Data provided below:

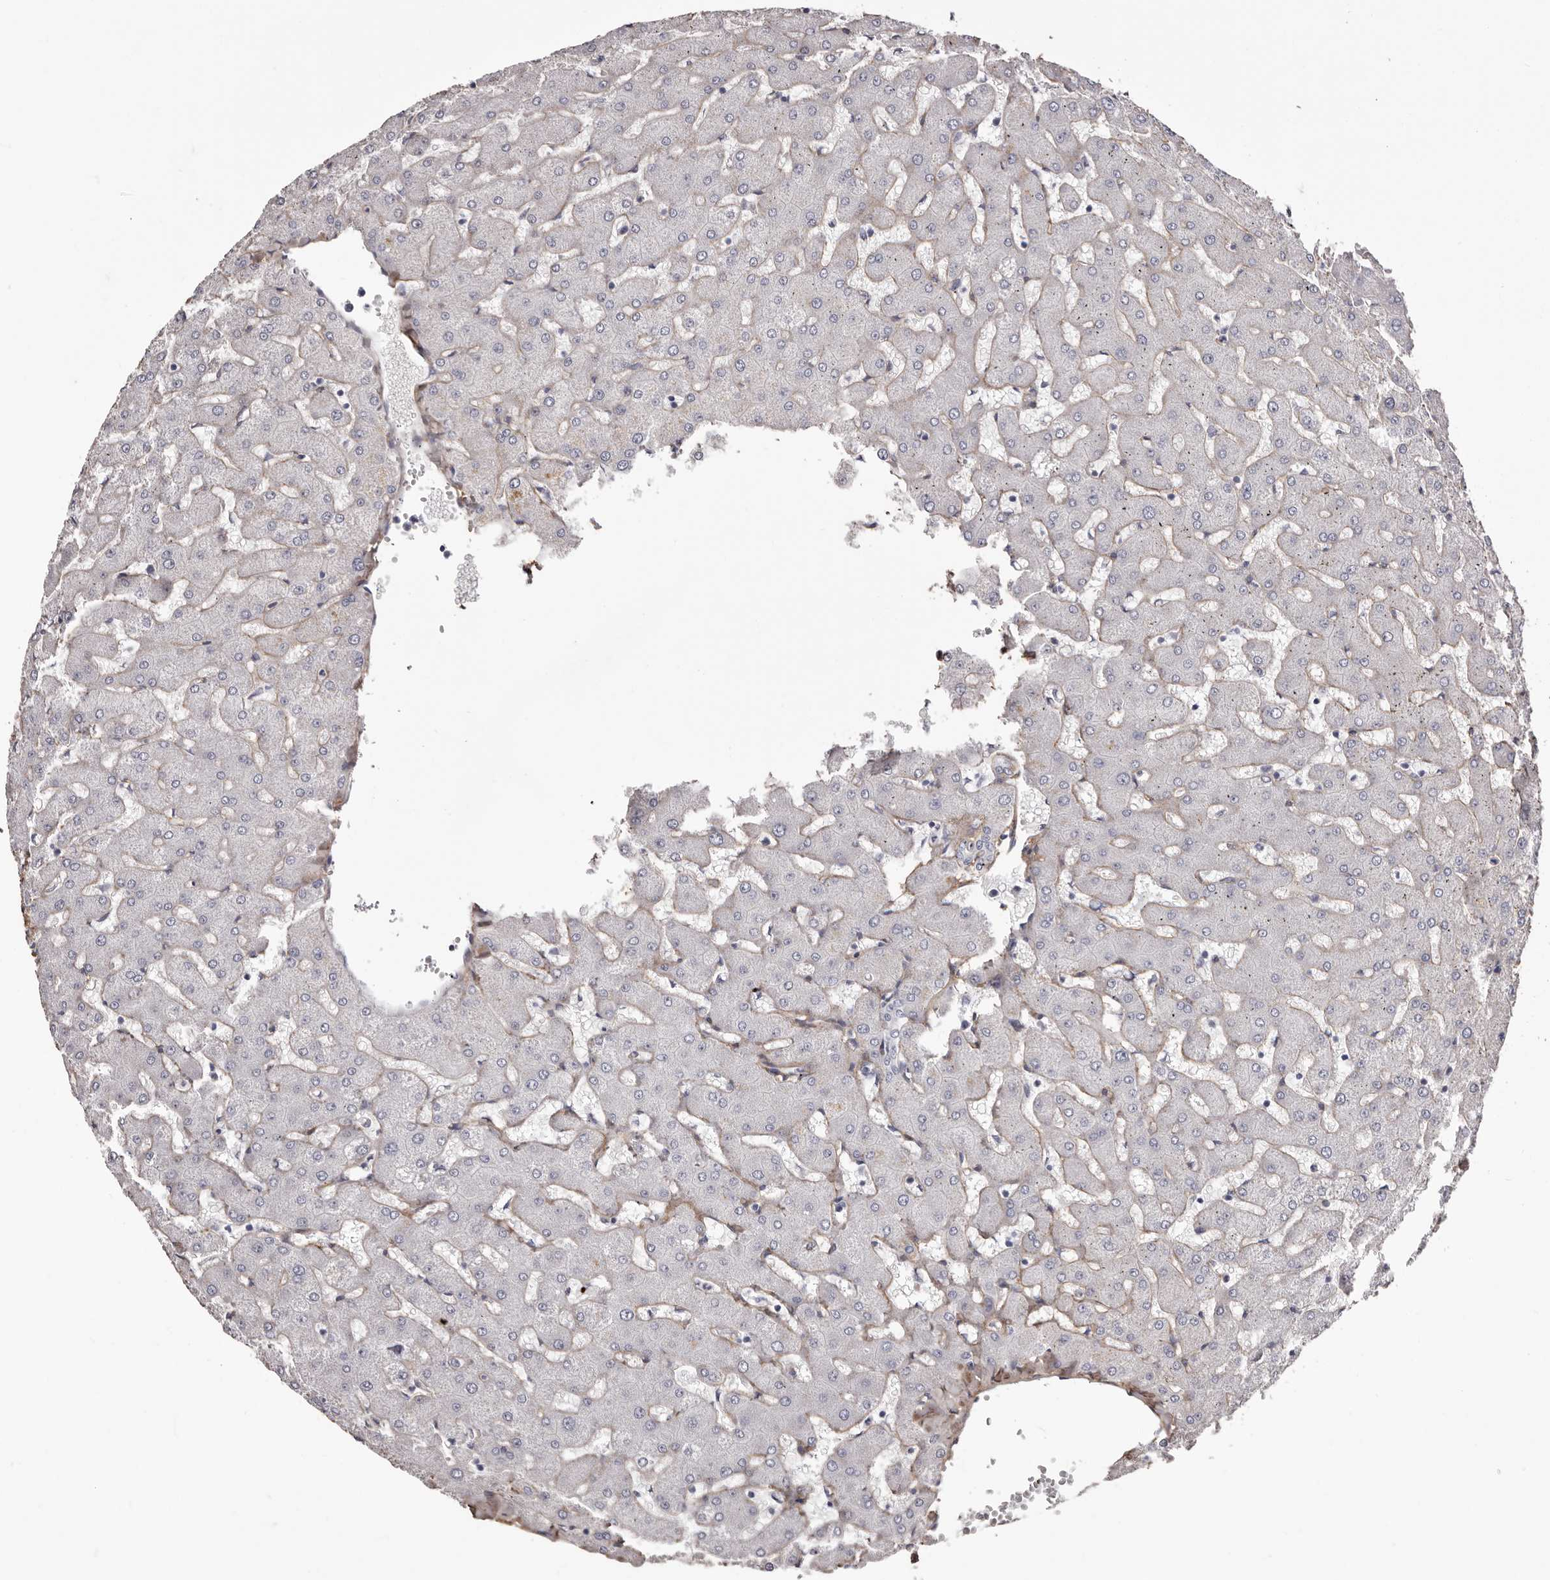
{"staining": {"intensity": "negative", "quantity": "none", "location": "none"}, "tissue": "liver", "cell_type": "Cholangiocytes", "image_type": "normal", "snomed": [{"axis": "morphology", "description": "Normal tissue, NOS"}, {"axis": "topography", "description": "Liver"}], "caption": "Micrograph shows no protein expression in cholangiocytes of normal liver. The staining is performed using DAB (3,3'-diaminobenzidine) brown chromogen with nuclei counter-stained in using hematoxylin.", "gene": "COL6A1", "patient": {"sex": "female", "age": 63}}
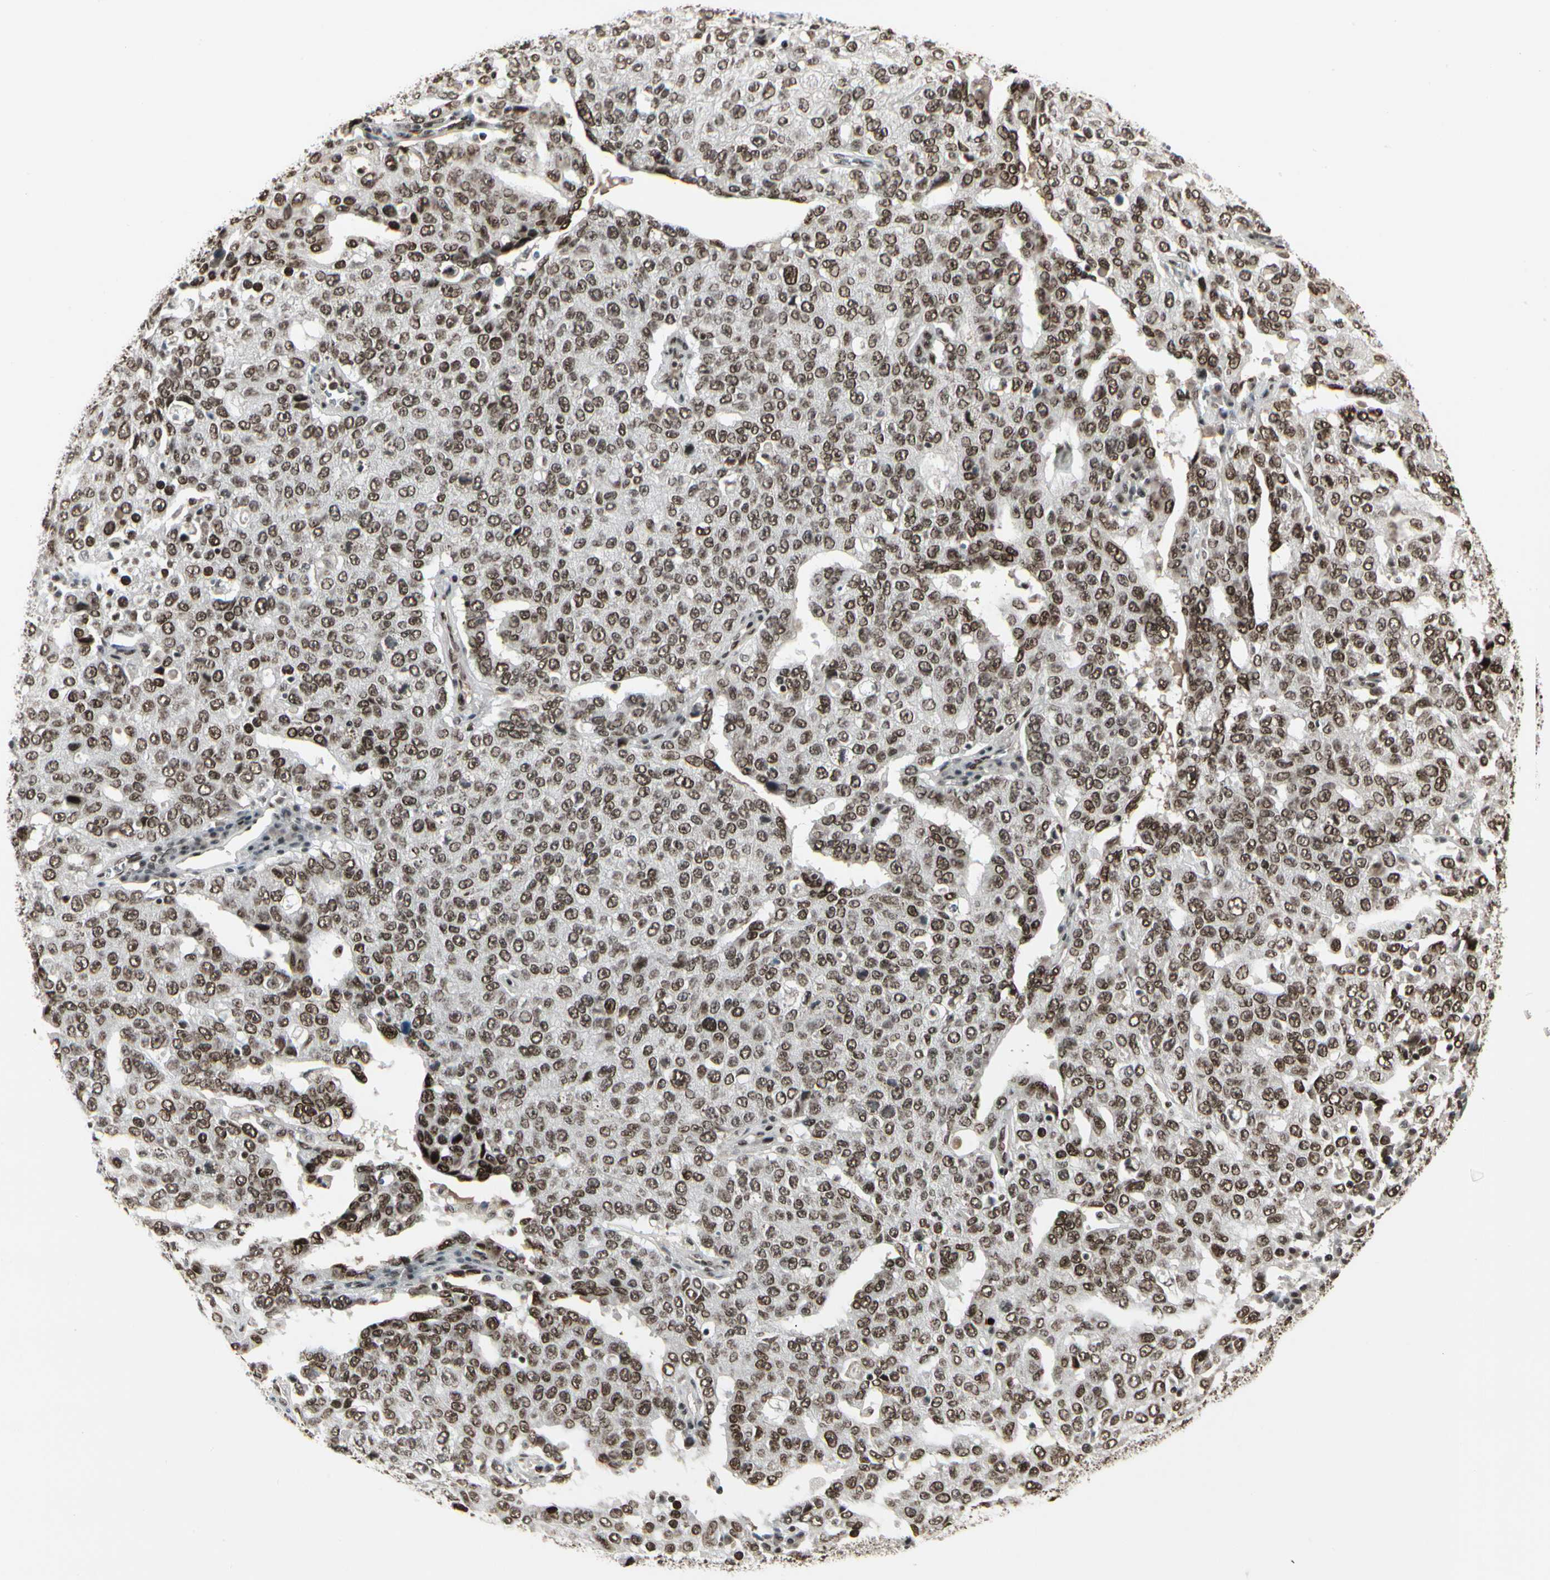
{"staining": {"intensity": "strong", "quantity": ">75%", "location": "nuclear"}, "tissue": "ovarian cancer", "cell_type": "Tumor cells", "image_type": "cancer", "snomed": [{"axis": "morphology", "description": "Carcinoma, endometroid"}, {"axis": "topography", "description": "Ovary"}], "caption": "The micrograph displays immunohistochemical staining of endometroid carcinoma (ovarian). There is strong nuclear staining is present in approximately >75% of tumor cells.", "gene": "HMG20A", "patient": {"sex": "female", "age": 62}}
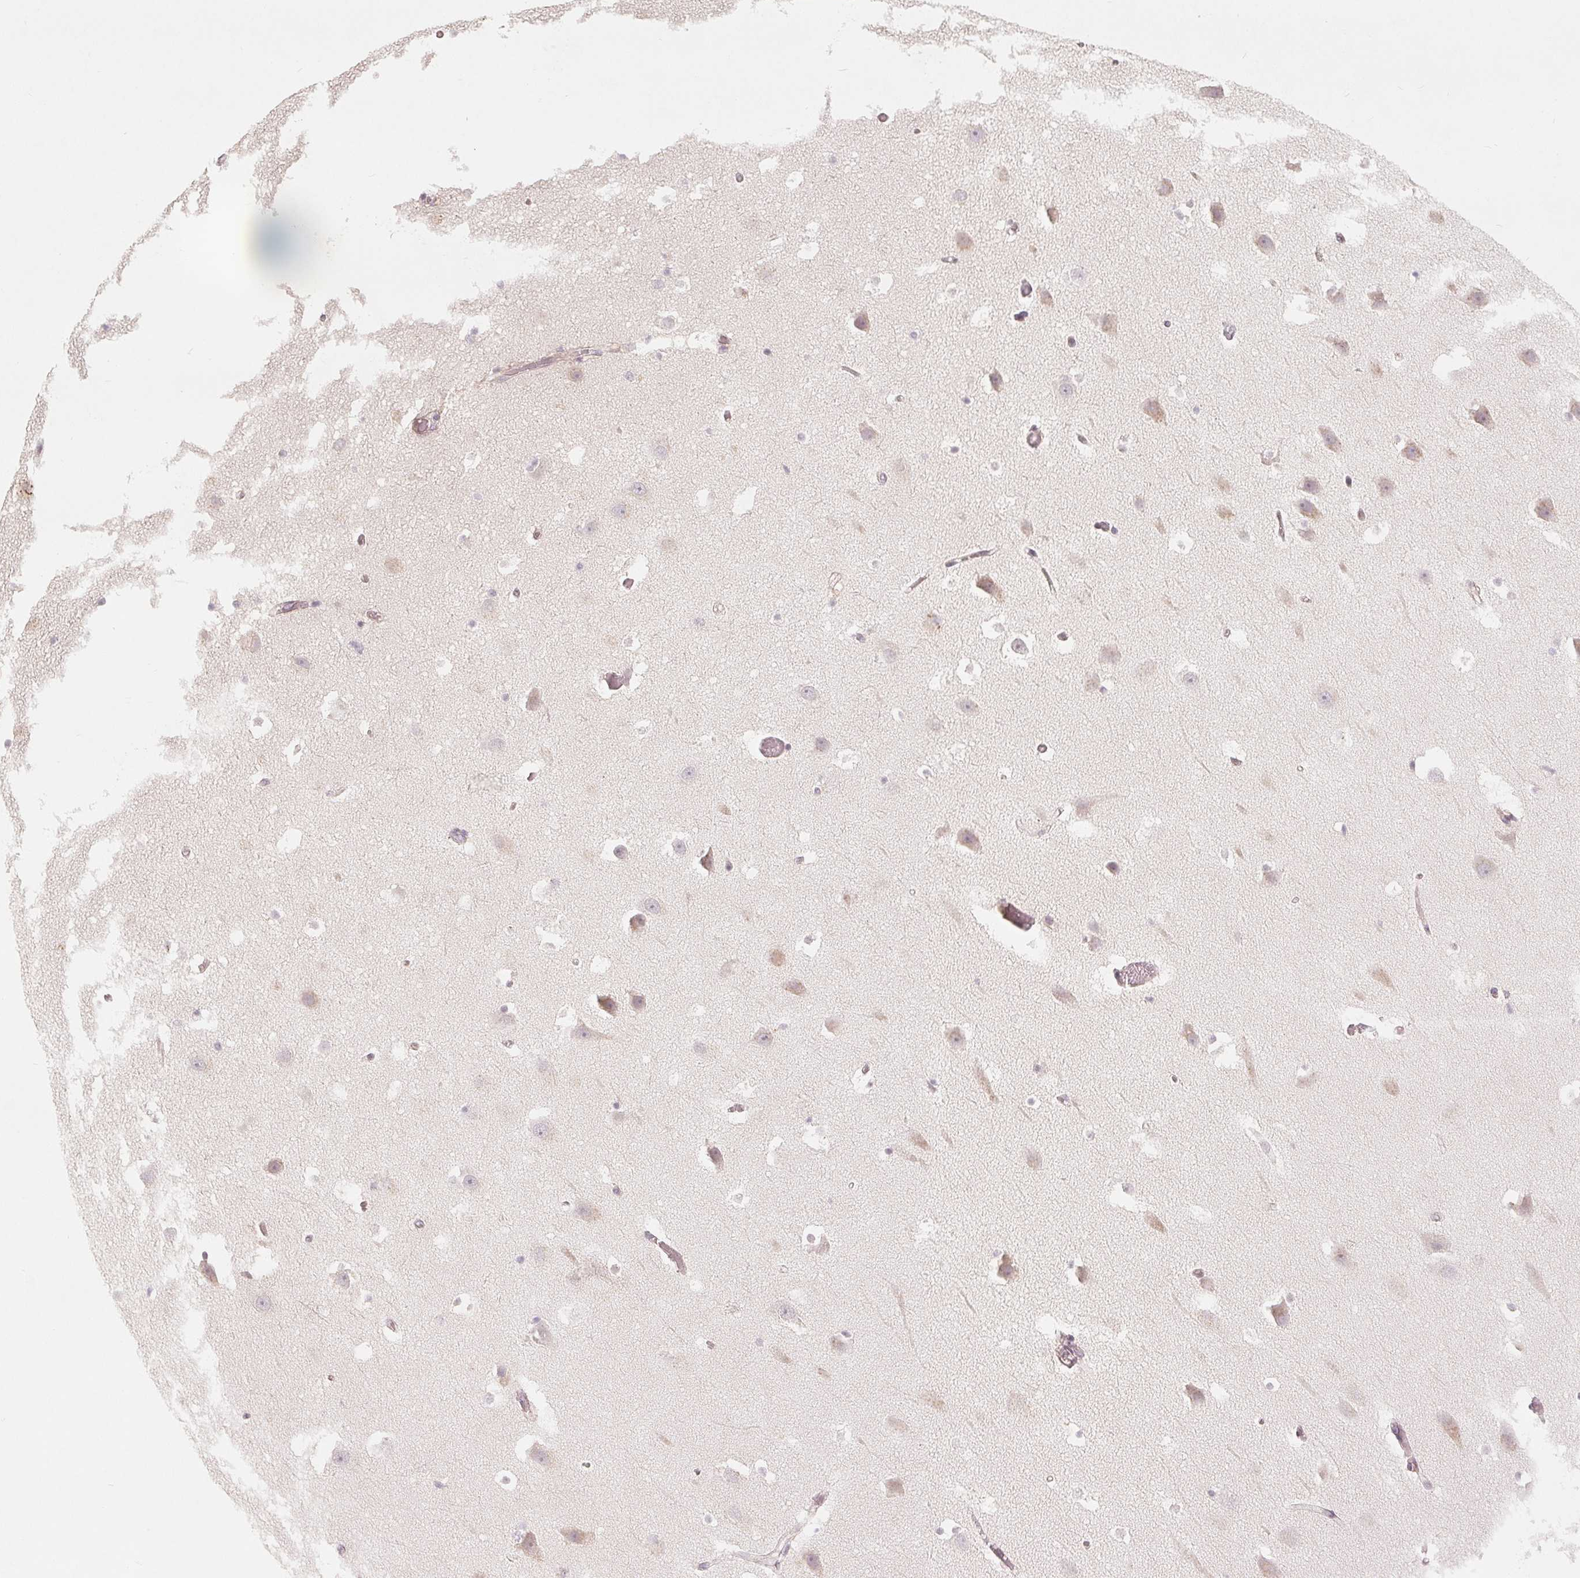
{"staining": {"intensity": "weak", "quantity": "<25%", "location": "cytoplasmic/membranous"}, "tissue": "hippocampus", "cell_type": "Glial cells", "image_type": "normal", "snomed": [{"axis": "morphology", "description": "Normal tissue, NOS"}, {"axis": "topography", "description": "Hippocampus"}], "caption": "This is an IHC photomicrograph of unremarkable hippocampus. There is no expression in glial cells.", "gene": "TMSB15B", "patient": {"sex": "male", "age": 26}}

End of Data provided.

▸ **What is needed**
Starting with the first line of the data above and ending with the line containing "micrograph displays immunohistochemical", please restate every line exactly, leaving images out.

▸ **Task result**
{"staining": {"intensity": "negative", "quantity": "none", "location": "none"}, "tissue": "liver", "cell_type": "Cholangiocytes", "image_type": "normal", "snomed": [{"axis": "morphology", "description": "Normal tissue, NOS"}, {"axis": "topography", "description": "Liver"}], "caption": "Micrograph shows no protein expression in cholangiocytes of normal liver. The staining is performed using DAB (3,3'-diaminobenzidine) brown chromogen with nuclei counter-stained in using hematoxylin.", "gene": "COL6A1", "patient": {"sex": "female", "age": 63}}
{"staining": {"intensity": "strong", "quantity": ">75%", "location": "nuclear"}, "tissue": "ovarian cancer", "cell_type": "Tumor cells", "image_type": "cancer", "snomed": [{"axis": "morphology", "description": "Carcinoma, endometroid"}, {"axis": "topography", "description": "Ovary"}], "caption": "The micrograph displays immunohistochemical staining of endometroid carcinoma (ovarian). There is strong nuclear staining is present in approximately >75% of tumor cells.", "gene": "HMG20A", "patient": {"sex": "female", "age": 62}}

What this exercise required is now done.